I heard that Marion University wanted to take over the Velodrome. I drove by when I was there in the winter and it looked like it needed some help. 

Congrats on the racing in Italy.


----------



## Sherpa23 (Nov 5, 2001)

Bocephus Jones II said:


> Yeah...Erika set me up with some cool schwag from Gu for knowing what team was in first place after day 2. Google was my friend there.


Sweet. FYI, Cyclingnews always has the 6 day results, even though they don't have much coverage as to what happened in the racing. She's a good team manager, though; if you don't get it right, she's not handing over the goodies.

Here is a better pic of the bike from the end of last year. I am using a shorter stem and different fork now, btw.


----------



## Sherpa23 (Nov 5, 2001)

Bocephus Jones II said:


> Yeah...Erika set me up with some cool schwag from Gu for knowing what team was in first place after day 2. Google was my friend there.



Also, rumour has it that new kits are in and there may be a contest for some of green/white long sleeve jerseys. Panache is our clothing sponsor so it's probably not just something that you would use to wash your car or anything.


----------



## PDex (Mar 23, 2004)

Bocephus Jones II said:


> Heard again that they have financing--although I also heard the city is trying to make them spend a half a million alone on landscaping around the velodrome.


The original thoughts were to sink the money into a quality velodrome and then have porta potties and office trailers for locker rooms. The city said no to that; they wanted something more in character with the park/neighborhood. Not sure about the landscaping requirements, though.


----------



## Sherpa23 (Nov 5, 2001)

PDex said:


> The original thoughts were to sink the money into a quality velodrome and then have porta potties and office trailers for locker rooms. The city said no to that; they wanted something more in character with the park/neighborhood. Not sure about the landscaping requirements, though.

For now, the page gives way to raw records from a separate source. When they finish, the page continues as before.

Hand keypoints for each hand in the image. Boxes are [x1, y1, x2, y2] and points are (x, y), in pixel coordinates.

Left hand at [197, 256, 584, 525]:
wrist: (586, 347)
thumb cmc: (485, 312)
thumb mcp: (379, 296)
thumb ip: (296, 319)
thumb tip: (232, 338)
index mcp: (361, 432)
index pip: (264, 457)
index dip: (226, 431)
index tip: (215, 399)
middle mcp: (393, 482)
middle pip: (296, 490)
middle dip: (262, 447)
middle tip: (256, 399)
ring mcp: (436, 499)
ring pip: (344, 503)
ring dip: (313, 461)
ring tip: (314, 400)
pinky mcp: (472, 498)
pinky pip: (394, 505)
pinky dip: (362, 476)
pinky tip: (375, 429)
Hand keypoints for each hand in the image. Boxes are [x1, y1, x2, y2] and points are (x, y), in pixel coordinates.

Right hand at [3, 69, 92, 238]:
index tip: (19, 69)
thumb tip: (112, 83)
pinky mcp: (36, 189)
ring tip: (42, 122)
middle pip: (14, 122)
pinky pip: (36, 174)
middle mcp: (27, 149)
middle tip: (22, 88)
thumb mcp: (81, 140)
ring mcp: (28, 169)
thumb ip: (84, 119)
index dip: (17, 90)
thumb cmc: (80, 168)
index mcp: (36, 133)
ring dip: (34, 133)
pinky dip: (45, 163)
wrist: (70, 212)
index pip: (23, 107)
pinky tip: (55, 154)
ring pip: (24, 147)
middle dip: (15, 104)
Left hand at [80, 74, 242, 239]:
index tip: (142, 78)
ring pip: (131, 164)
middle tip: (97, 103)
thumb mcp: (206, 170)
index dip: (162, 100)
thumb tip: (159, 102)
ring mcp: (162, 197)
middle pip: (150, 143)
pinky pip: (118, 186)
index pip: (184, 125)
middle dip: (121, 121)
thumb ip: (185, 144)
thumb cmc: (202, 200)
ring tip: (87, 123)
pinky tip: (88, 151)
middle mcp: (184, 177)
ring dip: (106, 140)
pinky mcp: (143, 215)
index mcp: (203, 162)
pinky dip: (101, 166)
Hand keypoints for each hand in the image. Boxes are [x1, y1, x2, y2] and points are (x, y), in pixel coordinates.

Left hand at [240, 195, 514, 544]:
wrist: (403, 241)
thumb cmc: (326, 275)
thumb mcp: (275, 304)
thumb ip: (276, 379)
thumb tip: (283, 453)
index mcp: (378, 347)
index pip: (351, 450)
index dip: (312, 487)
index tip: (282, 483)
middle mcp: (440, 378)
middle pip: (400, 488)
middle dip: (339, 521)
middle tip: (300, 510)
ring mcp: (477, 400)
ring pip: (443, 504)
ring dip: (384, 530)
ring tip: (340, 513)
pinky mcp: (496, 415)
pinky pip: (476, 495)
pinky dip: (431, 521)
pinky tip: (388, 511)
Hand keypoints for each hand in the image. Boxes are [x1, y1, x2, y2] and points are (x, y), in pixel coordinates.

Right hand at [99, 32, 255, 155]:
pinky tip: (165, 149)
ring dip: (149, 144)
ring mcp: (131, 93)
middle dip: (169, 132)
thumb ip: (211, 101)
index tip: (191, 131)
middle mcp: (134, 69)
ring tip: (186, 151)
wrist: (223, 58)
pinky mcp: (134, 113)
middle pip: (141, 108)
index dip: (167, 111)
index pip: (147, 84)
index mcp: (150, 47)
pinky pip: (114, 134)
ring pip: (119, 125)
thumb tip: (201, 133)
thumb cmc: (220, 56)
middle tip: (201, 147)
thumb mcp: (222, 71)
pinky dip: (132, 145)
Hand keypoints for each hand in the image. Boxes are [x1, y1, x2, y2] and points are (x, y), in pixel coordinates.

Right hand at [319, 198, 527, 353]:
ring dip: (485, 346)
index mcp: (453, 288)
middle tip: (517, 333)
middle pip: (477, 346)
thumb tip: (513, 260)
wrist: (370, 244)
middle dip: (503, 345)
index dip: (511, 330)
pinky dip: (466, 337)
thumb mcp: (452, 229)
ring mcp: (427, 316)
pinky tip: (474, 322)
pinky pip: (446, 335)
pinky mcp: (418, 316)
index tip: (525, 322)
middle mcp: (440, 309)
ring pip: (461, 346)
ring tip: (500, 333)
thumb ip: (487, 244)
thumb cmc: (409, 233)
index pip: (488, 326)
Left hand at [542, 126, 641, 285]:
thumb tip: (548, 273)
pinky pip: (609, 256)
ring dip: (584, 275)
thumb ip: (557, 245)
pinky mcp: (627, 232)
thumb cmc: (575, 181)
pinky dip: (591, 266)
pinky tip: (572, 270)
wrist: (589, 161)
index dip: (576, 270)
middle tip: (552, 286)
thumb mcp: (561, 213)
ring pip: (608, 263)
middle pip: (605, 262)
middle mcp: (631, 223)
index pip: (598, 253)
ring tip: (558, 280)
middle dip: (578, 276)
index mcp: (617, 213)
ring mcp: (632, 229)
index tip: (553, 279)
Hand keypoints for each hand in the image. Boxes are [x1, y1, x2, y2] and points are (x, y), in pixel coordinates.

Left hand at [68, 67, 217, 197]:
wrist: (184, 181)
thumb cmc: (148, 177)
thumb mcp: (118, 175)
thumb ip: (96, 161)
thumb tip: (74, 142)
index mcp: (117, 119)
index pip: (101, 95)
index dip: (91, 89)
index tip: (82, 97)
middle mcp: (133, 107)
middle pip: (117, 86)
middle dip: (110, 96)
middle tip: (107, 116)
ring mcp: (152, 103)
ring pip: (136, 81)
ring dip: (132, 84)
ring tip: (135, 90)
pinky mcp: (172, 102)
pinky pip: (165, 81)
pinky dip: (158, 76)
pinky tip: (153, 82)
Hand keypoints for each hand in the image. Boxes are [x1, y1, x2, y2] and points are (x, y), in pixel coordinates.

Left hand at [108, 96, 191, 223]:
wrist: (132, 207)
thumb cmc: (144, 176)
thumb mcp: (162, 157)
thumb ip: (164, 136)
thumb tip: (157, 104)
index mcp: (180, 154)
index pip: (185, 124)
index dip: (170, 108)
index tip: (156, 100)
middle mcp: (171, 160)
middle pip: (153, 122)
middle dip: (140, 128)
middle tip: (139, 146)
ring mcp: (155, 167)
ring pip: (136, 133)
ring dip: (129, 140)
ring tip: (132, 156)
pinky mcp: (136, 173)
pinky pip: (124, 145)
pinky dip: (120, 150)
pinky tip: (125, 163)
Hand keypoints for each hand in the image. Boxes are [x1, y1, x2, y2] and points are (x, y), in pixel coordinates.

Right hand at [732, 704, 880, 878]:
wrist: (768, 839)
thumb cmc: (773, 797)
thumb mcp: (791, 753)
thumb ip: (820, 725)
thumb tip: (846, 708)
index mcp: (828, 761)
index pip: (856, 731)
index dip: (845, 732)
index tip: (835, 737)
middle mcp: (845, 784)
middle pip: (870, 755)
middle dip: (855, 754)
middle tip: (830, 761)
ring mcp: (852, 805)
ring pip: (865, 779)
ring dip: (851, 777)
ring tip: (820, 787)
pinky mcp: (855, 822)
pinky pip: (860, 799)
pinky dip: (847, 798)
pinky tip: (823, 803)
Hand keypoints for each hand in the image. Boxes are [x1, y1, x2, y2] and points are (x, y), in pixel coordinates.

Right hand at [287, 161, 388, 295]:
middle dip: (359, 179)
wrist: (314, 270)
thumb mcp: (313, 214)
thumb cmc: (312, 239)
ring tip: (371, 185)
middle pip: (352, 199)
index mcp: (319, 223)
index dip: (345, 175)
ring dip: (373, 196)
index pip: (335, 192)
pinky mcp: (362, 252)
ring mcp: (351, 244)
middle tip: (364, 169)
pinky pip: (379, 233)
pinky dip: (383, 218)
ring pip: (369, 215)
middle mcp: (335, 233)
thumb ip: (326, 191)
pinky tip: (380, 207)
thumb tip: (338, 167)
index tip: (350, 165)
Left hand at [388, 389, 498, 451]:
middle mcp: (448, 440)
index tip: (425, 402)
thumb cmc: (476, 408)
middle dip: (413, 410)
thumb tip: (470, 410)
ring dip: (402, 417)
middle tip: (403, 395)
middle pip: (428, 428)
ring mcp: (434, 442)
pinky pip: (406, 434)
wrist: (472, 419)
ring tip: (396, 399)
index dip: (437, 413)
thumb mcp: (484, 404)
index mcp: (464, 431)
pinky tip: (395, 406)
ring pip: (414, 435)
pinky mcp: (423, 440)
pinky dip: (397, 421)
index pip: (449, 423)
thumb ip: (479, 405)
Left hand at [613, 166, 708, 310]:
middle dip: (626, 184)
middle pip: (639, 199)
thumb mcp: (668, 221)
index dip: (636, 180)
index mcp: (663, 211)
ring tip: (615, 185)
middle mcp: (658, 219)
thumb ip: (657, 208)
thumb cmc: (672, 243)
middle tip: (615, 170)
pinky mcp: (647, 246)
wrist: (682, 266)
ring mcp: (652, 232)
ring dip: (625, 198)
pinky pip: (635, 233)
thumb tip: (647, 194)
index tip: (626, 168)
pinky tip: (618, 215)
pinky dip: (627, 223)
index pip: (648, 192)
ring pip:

Typically, the city has pretty strict landscaping and parking requirements. I've been on one of Denver's ARBs and that is usually the place where most of the stickiness occurs. It's not cheap, either. However, after with what BIC did to build their track, maybe we could no a little landscaping volunteering to keep costs down. After all, it would suck to have a really nice looking facility with a sub par track.


----------



## Sherpa23 (Nov 5, 2001)

PDex said:


> I heard that Marion University wanted to take over the Velodrome. I drove by when I was there in the winter and it looked like it needed some help.
> 
> Congrats on the racing in Italy.


Thanks.

I bet your son would probably prefer BIC to Major Taylor on most days. Sad as it used to be the nicest track in the US, after Blaine. If I remember right, in 1995 Phil Liggett showed up there to commentate for the broadcast of the US team trials that were held there.


----------



## PDex (Mar 23, 2004)

Sherpa23 said:


> Thanks.
> 
> I bet your son would probably prefer BIC to Major Taylor on most days. Sad as it used to be the nicest track in the US, after Blaine. If I remember right, in 1995 Phil Liggett showed up there to commentate for the broadcast of the US team trials that were held there.


Junior Track Nats had the largest fields of all time this year. Part of it was because it was at T-Town and a lot of their Juniors participated. I know this is a subject heard often, but maybe the sport is on the upswing in the US and these facilities will be more in vogue. 

Right now, my son would prefer anything that gave him more time on the track. After seeing who/what is coming out of the Junior Programs at T-Town, he's more motivated than ever. We'll see.


----------



## Sherpa23 (Nov 5, 2001)

PDex said:


> Junior Track Nats had the largest fields of all time this year. Part of it was because it was at T-Town and a lot of their Juniors participated. I know this is a subject heard often, but maybe the sport is on the upswing in the US and these facilities will be more in vogue.
> 
> Right now, my son would prefer anything that gave him more time on the track. After seeing who/what is coming out of the Junior Programs at T-Town, he's more motivated than ever. We'll see.



T-town has something called the Air Products Junior Program and it's a very euro type program sponsored by Air Products. In the Lehigh Valley, it's almost like little league, with just about all the kids participating. If I remember right, they have very high quality instruction, with the coaches being even better instructors than Cari or me, and it really goes. Naturally, many of the kids move on to other things and drop out of the program but those who make it all the way through tend to be very good. The biggest thing is that T-town is very sprint oriented whereas here we are more endurance oriented. Given the new facilities we have and what's coming, I would like to see what the 17-18 division at junior natz are like in 2015. I am going to say that all of the medallists come from four tracks: Hellyer, ADT, T-town, 7-11/Erie/BIC with the sprint medallists coming only from ADT and T-town.


----------